John F. Kennedy, who was the 35th President of the United States, once said that “the great revolution in the history of man, past, present and future, is the revolution of those determined to be free.” There have been nations that have sought to be liberated from the yoke of foreign rule. There have been races who have struggled to gain equality from those who would choose to subjugate them. There have been other struggles throughout human history where the oppressed have fought for freedom until it was secured.


But the strongest chains ever put on mankind were those that made him a slave to Satan and sin. These weren’t chains that any of us could break, so Jesus came and broke them for us, setting us free. It came at a tremendous cost—every drop of his blood was the price paid for our liberation—but despite that many of us don’t live in freedom and this baffles me! Why would we want to continue to remain in slavery?


We continue to sin shamelessly and mindlessly, justifying it by claiming we are weak and helpless human beings incapable of doing otherwise. Is that really what we are? Weak and helpless? Do we not know that we are temples of the Holy Spirit who lives in us, whom we have received from God? Isn’t that what Paul tells us in 1 Corinthians  6:19. And isn’t the Holy Spirit this powerful person who breathed life into the entire universe?


Jesus came to set us free and gave us the Holy Spirit to keep us free. Unless we prefer to be a slave to the devil, letting him bind us to alcohol and drugs, to nicotine and pornography, and hundreds of other things that destroy our health, devastate our families, rob us of peace of mind, and generally cause ruin to us and those around us, let us walk in the freedom that Christ has secured for us.

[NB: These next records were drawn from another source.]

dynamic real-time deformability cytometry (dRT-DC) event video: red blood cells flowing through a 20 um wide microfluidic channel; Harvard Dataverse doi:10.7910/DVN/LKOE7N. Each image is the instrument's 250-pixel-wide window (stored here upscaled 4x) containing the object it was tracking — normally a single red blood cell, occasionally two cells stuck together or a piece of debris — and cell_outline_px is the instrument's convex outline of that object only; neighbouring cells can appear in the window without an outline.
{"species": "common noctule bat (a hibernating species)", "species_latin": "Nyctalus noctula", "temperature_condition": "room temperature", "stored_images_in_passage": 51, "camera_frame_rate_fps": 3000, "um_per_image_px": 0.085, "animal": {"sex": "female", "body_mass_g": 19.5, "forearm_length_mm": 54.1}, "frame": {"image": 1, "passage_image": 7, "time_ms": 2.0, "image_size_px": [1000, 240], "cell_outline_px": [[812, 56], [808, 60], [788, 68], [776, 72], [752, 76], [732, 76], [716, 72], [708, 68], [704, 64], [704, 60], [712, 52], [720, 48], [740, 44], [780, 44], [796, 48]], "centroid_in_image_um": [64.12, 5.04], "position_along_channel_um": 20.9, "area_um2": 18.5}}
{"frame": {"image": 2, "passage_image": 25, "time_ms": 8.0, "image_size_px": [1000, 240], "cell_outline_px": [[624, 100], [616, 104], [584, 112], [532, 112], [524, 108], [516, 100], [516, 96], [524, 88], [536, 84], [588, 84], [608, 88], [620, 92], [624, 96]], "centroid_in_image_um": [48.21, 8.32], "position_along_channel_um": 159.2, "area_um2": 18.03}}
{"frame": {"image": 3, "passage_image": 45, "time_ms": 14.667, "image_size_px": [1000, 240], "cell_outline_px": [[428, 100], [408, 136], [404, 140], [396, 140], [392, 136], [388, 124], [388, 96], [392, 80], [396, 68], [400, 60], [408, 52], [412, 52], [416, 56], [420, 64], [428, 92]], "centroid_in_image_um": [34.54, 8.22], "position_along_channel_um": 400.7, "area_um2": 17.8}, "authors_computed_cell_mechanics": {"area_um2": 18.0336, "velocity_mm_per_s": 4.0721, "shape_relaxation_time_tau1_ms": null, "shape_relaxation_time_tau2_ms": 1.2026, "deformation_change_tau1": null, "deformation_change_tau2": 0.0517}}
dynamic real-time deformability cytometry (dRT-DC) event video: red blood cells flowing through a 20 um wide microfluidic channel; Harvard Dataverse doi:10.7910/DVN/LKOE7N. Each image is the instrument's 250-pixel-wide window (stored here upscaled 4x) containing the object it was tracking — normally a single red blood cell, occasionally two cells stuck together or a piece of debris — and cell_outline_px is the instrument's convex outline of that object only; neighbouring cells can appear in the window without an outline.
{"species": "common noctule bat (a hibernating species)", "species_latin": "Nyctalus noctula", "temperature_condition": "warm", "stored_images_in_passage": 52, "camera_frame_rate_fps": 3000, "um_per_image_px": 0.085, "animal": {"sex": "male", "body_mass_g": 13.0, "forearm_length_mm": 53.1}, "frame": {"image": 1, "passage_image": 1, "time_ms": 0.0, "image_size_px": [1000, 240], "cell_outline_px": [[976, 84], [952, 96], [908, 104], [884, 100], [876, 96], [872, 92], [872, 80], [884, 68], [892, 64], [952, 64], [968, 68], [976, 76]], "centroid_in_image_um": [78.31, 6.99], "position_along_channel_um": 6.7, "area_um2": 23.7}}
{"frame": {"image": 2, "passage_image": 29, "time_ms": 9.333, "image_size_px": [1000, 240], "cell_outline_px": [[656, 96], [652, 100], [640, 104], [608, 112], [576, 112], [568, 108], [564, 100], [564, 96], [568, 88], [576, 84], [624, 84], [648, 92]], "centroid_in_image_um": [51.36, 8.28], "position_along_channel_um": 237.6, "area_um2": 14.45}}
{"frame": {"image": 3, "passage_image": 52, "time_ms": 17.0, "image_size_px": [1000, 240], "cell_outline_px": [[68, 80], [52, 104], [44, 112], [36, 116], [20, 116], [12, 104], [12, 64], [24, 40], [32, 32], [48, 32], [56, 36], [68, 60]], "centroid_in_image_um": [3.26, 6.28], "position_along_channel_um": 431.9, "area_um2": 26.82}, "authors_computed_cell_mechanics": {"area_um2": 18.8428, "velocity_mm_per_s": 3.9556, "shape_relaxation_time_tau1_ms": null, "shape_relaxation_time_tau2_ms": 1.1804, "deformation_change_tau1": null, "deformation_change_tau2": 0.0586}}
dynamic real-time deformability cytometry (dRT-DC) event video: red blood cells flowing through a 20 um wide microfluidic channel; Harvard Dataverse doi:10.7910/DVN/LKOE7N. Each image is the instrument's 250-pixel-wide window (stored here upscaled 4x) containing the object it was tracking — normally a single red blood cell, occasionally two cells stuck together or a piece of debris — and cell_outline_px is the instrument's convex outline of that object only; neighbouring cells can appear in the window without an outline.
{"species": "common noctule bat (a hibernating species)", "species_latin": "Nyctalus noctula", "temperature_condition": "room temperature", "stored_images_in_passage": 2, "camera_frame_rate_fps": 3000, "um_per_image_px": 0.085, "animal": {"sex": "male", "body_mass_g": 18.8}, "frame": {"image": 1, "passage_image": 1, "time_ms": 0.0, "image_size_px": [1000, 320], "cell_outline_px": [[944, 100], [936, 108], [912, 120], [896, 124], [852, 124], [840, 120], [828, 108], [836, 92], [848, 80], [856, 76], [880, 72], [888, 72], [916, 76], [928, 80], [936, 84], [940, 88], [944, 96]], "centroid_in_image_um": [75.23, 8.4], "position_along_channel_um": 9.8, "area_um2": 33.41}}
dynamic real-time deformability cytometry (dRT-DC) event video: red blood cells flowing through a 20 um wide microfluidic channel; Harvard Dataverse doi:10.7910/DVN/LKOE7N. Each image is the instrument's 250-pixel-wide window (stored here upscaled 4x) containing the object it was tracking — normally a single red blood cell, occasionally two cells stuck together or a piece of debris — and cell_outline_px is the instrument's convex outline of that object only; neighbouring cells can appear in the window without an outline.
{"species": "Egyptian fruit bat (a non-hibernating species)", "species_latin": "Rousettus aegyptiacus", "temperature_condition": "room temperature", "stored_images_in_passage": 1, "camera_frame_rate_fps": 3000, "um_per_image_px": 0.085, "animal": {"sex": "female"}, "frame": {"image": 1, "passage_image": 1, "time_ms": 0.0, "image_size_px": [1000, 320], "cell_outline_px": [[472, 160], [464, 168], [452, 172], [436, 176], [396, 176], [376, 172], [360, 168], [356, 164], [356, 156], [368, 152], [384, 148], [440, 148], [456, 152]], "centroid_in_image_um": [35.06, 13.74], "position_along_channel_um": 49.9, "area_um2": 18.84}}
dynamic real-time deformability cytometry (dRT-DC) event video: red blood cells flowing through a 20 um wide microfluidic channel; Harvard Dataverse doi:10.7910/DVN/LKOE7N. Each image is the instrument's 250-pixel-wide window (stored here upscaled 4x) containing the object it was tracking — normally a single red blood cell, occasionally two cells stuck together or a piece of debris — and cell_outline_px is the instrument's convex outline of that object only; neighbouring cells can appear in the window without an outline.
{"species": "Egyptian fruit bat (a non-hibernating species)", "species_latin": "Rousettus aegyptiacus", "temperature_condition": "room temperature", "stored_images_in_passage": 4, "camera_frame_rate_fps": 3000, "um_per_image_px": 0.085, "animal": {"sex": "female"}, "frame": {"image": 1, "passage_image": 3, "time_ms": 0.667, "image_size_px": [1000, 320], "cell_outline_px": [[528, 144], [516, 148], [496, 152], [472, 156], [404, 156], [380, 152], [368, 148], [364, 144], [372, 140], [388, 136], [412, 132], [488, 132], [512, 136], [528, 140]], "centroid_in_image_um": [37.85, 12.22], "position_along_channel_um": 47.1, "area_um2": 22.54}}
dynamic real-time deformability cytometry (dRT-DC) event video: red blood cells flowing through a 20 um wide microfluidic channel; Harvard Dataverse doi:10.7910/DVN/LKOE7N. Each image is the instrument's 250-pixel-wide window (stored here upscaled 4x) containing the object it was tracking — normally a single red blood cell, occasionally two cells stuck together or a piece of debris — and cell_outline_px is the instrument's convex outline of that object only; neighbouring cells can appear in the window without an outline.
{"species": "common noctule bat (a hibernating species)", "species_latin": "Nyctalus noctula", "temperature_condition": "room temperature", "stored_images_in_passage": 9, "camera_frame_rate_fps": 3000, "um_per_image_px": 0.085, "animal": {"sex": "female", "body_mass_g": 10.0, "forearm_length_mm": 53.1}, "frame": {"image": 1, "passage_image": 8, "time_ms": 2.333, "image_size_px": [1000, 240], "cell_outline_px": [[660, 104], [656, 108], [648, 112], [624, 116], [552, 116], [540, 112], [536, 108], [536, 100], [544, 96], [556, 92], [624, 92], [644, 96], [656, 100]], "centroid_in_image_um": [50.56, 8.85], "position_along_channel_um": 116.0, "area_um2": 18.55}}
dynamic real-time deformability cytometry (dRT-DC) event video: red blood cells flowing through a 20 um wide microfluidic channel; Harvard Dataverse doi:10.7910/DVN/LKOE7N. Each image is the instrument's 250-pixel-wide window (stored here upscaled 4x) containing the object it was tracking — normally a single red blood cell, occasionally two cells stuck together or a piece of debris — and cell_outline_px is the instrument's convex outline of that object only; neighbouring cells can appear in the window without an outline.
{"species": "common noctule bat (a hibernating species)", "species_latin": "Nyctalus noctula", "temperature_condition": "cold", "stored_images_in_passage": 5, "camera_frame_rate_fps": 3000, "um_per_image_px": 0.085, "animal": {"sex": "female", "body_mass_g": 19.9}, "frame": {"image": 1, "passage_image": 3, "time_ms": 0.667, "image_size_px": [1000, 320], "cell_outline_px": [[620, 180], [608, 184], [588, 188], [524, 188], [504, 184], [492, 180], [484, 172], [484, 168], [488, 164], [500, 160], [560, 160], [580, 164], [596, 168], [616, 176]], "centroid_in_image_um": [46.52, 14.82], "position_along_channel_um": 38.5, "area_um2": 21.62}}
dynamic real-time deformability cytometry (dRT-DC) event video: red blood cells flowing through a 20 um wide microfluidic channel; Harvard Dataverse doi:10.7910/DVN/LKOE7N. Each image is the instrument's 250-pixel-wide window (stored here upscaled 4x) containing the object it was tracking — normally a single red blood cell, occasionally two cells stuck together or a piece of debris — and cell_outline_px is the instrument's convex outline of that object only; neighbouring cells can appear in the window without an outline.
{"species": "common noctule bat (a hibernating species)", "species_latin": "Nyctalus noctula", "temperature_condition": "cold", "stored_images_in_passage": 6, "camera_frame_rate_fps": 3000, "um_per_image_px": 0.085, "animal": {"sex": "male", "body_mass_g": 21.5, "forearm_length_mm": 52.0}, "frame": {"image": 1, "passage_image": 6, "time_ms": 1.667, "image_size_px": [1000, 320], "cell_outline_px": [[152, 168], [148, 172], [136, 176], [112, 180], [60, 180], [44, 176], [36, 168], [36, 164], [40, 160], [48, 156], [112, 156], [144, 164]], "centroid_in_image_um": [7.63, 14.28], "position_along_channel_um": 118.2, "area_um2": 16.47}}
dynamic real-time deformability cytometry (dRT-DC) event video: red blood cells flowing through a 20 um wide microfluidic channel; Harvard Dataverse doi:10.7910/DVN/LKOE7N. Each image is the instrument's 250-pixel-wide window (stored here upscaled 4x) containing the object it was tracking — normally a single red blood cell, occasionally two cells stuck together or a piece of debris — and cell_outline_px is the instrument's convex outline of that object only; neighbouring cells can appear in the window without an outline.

“The truth shall set us free,” Jesus says in today’s gospel, but there is a conditional clause there. “If you continue in my word,” he says, “you are truly my disciples. Then you will know the truth and this truth will set you free.” The enemy is still able to hold us captive because we don’t know the word. Get to know it and see what starts to happen. These reflections are only intended to give you a taste for the word, but please do bite into it yourselves every opportunity you get.  


Let me conclude with the words of William Faulkner: “We must be free not because we claim freedom, but because we practice it.”